其实他下过丙字号大牢,见过之前的假麻六。
但是事关天牢,事关所有人前程,他自然知道什么该说什么不该说。再说了,他见过假麻六,却没有识破,本身就是失职。
时间一分一秒的过去,问话一个接着一个。
陈观楼悄声询问许富贵,“你都说了什么?”
“就按照之前商量好的说辞。”
“季大人可有为难你?”
许富贵擦着额头上的冷汗,连连点头,“季大人威胁,说什么掉脑袋。我就说,麻六的尸体就在停尸房,掉不掉脑袋也得等验尸之后才能下结论。我们天牢人做事,恪守规矩,不怕查。”
“不错!”陈观楼满意的点点头,“度过这一关,你还是丙字号大牢的狱吏。要是没能度过,你自己知道什么下场。”
许富贵突的一下打了个哆嗦,“大人放心,我没有说错一句话。”
陈观楼点点头,算是认可。
狱卒一个接一个进去,又一个接一个出来。
最后,季大人亲自带着仵作,前往停尸房验尸。
终于到了最关键的一步。
什么李代桃僵,在尸体面前全都不堪一击。至于死因,陈观楼更有信心。仵作掀翻了尸体,也不可能查出真正的死因。
常年混江湖的人,身上的特征就是多。
不算胎记,光是大小各种伤疤,纵然尸体腐烂了一部分,也能对上十来处。这些可做不得假!真伤疤假伤疤一目了然,仵作不可能连这种基础的辨认都认错。

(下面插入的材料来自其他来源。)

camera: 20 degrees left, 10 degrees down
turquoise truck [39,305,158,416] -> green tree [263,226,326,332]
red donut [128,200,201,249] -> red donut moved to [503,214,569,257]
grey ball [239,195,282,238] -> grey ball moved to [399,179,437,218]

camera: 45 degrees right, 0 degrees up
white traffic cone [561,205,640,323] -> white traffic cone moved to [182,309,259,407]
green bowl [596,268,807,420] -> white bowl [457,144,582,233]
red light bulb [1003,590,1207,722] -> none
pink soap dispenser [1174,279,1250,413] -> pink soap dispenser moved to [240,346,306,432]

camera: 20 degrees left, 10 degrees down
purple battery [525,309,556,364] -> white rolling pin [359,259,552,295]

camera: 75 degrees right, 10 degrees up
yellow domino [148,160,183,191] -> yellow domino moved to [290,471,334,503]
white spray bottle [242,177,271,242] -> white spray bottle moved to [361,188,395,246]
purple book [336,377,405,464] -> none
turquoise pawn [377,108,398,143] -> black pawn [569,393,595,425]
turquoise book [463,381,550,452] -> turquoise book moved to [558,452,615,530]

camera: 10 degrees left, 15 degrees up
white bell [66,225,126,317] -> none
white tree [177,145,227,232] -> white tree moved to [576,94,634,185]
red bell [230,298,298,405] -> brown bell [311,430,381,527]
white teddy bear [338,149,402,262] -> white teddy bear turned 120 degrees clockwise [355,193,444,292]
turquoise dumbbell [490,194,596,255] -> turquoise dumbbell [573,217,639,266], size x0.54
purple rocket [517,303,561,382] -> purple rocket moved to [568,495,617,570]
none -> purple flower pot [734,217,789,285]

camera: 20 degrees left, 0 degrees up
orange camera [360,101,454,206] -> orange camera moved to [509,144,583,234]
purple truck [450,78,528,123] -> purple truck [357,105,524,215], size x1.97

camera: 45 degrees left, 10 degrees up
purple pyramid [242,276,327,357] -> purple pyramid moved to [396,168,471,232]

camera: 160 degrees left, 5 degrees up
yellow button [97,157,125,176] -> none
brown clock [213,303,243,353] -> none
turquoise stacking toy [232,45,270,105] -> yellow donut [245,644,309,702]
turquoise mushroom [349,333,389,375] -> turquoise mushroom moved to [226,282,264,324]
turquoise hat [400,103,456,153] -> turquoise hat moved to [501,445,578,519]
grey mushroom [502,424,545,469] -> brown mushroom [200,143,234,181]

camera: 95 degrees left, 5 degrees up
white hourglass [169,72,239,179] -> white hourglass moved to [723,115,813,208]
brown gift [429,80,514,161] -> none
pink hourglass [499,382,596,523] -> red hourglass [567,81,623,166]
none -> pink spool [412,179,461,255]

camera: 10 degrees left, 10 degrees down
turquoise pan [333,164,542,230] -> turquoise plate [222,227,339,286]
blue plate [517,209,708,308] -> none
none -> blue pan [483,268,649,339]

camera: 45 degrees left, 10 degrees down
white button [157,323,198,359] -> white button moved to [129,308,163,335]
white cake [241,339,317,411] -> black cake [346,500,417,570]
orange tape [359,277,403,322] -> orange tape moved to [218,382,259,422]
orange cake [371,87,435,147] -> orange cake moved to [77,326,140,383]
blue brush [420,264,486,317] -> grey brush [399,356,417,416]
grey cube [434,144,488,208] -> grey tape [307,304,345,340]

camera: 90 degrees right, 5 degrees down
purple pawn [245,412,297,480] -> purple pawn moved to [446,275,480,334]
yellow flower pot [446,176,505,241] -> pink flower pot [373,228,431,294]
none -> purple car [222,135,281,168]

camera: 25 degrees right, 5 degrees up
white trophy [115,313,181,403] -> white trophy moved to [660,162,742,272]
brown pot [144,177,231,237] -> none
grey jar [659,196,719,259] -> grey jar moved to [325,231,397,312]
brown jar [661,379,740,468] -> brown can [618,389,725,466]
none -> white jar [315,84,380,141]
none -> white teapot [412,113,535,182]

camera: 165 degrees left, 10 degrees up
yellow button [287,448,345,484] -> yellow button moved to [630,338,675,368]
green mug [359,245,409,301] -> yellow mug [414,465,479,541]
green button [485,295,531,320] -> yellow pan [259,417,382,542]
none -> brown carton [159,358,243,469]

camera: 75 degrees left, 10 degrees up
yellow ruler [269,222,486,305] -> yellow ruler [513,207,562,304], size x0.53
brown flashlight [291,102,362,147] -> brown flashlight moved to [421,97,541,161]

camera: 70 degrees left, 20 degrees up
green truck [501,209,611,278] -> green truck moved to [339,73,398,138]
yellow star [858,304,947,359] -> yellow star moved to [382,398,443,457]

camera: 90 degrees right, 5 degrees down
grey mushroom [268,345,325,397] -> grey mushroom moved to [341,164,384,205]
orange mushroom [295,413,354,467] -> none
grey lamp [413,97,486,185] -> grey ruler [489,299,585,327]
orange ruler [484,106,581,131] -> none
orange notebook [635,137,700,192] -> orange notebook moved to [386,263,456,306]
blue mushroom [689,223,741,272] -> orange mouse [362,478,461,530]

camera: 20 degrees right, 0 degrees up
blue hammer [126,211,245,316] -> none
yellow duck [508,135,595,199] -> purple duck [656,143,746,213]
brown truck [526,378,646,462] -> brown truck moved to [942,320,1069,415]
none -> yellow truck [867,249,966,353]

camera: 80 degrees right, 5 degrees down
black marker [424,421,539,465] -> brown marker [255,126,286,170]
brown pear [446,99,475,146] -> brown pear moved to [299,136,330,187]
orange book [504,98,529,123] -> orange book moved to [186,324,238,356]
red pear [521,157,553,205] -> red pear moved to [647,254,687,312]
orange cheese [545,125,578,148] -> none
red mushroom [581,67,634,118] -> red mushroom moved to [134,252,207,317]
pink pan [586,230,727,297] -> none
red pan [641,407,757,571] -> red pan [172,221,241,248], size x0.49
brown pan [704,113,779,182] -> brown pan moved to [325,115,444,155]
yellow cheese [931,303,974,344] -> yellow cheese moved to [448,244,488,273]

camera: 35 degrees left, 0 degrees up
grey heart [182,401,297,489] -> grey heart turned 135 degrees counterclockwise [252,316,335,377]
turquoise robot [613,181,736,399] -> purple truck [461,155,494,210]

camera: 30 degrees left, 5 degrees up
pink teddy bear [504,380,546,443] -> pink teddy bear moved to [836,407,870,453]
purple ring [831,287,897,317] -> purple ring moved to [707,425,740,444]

折腾了将近一个时辰,大理寺的仵作也只能点头确认,“尸体的确符合卷宗上记载的麻六。”
言下之意,尸体只是符合卷宗记录。至于卷宗记录的是不是真麻六,不保证。
靠!
大理寺的仵作还挺能说!
有这脑子,当什么仵作啊,直接去考秀才。
季大人手持手绢,掩住口鼻,围着尸体转了两圈,“确定吗?”
“确定!而且尸体的腐烂程度,又是地底深埋,符合死亡日期。”
“死因呢?”
“不出意外,应是心悸!”
“心悸?这么壮实的身体,会有心悸的毛病?”
“心悸的毛病,也有可能是因为受了惊吓,受了刺激引起。观察尸体残留的皮肤表面,没有受过拷打,那就是在牢里受了惊吓。”
“一个汪洋大盗,什么样的场面能让他受到惊吓?”
“刑房!”仵作想都没想,就给出了答案,“这些江湖人士,哪里见过官府的手段。任谁到牢狱刑房走一趟,都得吓得半死,甚至直接吓死的都有。”
“都不用动刑?”季大人好奇问道。
“不用动刑,只需要让犯人观刑,足够吓死一些胆小的。吓出毛病来,也是常有的事情。”仵作如此说道,“大人若是好奇,改天可以去刑房参观。”
季大人不置可否,他极少涉足那等肮脏之地。他的工作,也不需要他亲自拷问犯人。
他皱起眉头,显然对于这个结果不满意。
仵作站在一旁,工作完成,尽量少说话,以免招惹上官不满。
“竟然是真的?”季大人显然很意外,甚至有一丝错愕。这跟之前掌握的情报不符。
情报来源是真实的。
可是另一面,天牢不可能临时找一具符合卷宗的尸体来充数,死亡时间又如何说?
没有这么完美的作假。
除非,眼前这具尸体就是真正的麻六。麻六就是在上个月死的。
为何会这样?
六扇门收了麻六的钱,难道黑吃黑,又偷偷将麻六杀了?
不!
绝不可能!
六扇门不可能这么做。
难不成是……
季大人缓缓回头,看了眼站在院落里的陈观楼。
陈观楼察觉到对方的目光,抬眼看去,“季大人可是有话要说?”
“人死了,你们就拉去深埋?”
“当然不可能。一切都是照着程序走,晚上发现人死了,天一亮就上报刑部。隔了一天,刑部派人验尸勾划,确定麻六没有家属,安排杂役将人拖到城外深埋。算起来,人死了两天才埋的。有问题吗?”
陈观楼一副好奇的样子。
季大人缓缓摇头。
陈观楼继续问道:“里面停放的是麻六尸体,这一点你们确认了吗?如果确认,麻烦在这份文书上签字画押,以免以后大理寺又来找茬。”
“你认为大理寺是在找茬?”季大人不满的反问。
陈观楼似笑非笑,“不然呢?刑部可曾去你们大理寺的地盘查案,还是一桩已经结案的案子?没有吧。大家都知道,各自守好家门,别捞过界。你们坏了规矩,不是找茬又是什么?签字吧,季大人!”
他抬手示意,穆青山赶紧将文书递上去。
穆青山的鼻孔用棉球堵着,整个人看起来很滑稽。
尽管采取了各种手段除臭,然而此地依旧臭不可闻,令人难以适应。
季大人站在停尸房内,却始终面不改色,仅用一张手绢遮掩口鼻,果然厉害。
“季大人,尸检结束,如果没有疑问,就请签字吧。”陈观楼催促道。
季大人站在屋檐下,显然很不甘心。
双方对峙,一时间气氛变得紧张起来。